Bond market measures will bring liquidity: Raghuram Rajan
Rajan had launched Masala Bonds in 2015.
Outgoing Reserve Bank of India Governor Raghuram Rajan, on Friday, said that the measures announced for bond markets by the central bank, aims at allowing greater participation, which will add liquidity in the fixed income market.
Rajan, while delivering the Annual Day lecture at the Foreign Exchange Dealers' Association of India (FEDAI ), explained the rationale behind the announcement of measures for the development of the fixed income and currency markets in his speech.
Earlier this week, the RBI announced that the banks will be allowed to issue rupee-dominated bonds overseas, also known as Masala Bonds, under the Liquidity Adjustment Facility (LAF), for their capital requirements and to finance infrastructure and affordable housing.
"Greater access was allowed to retail investors, including to FPIs, to institution-dominated screen-based NDS-OM (Negotiated Dealing System-order matching) market so that they could trade in G-Secs using their demat accounts; however, the central bank would continue to be careful about broadening retail access in markets that require sophisticated understanding, such as complex derivatives", Rajan said.
While addressing, Rajan hoped for more vibrant Masala Bond market abroad to complement a "vibrant" domestic corporate bond market. He said, India is a current account deficit (CAD) country; India needs financing from abroad.
Rajan had launched Masala Bonds in 2015.
"Foreign investors could also help deepen debt and derivative markets as they contributed to price discovery and liquidity. Yet, given India’s weak bankruptcy system, there was moral hazard built into unhedged foreign borrowing. Therefore, the RBI encouraged companies that did not have foreign exchange earnings to either issue long term dollar bonds, fully hedged shorter term bonds, or rupee denominated Masala Bonds abroad", Rajan added.

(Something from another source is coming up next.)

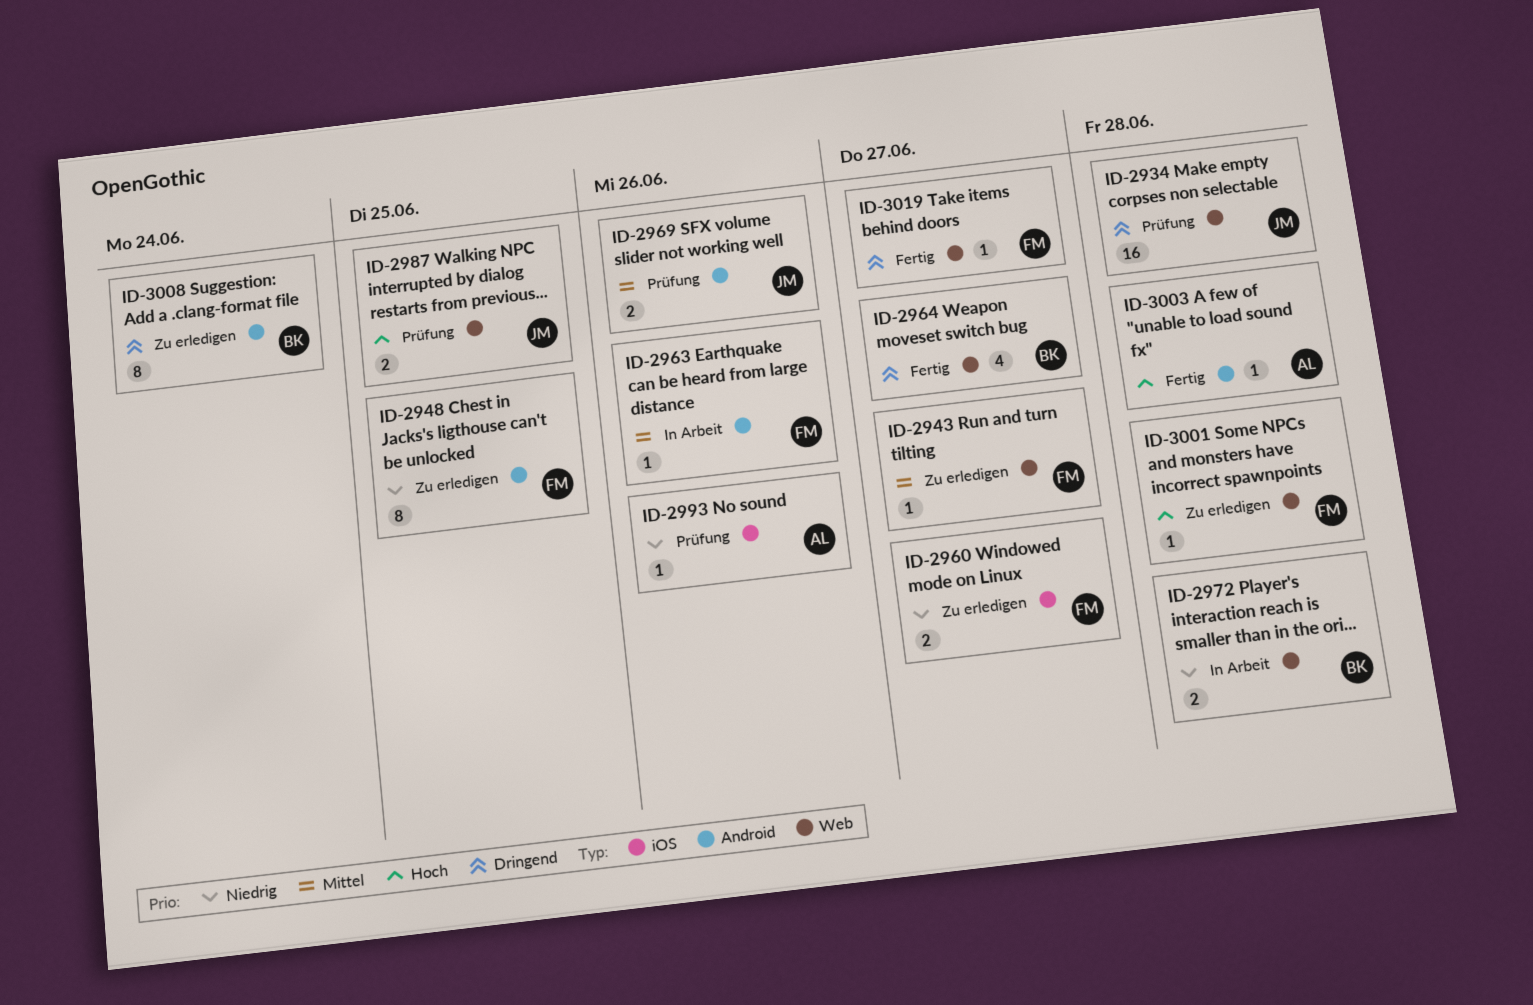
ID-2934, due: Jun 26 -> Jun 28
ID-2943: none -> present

As corporations move to money and bond markets, the RBI will also nudge them further by imposing higher provisioning and capital requirements for banks on corporate lending when exposures become large, the Governor stated.
The RBI tweaked the lending norms to big corporates that usually take huge loans, which will hike the borrowing cost for them.
Rajan's tenure will end on September 4. Urijit Patel, currently the deputy governor of the RBI, was announced as his successor last week.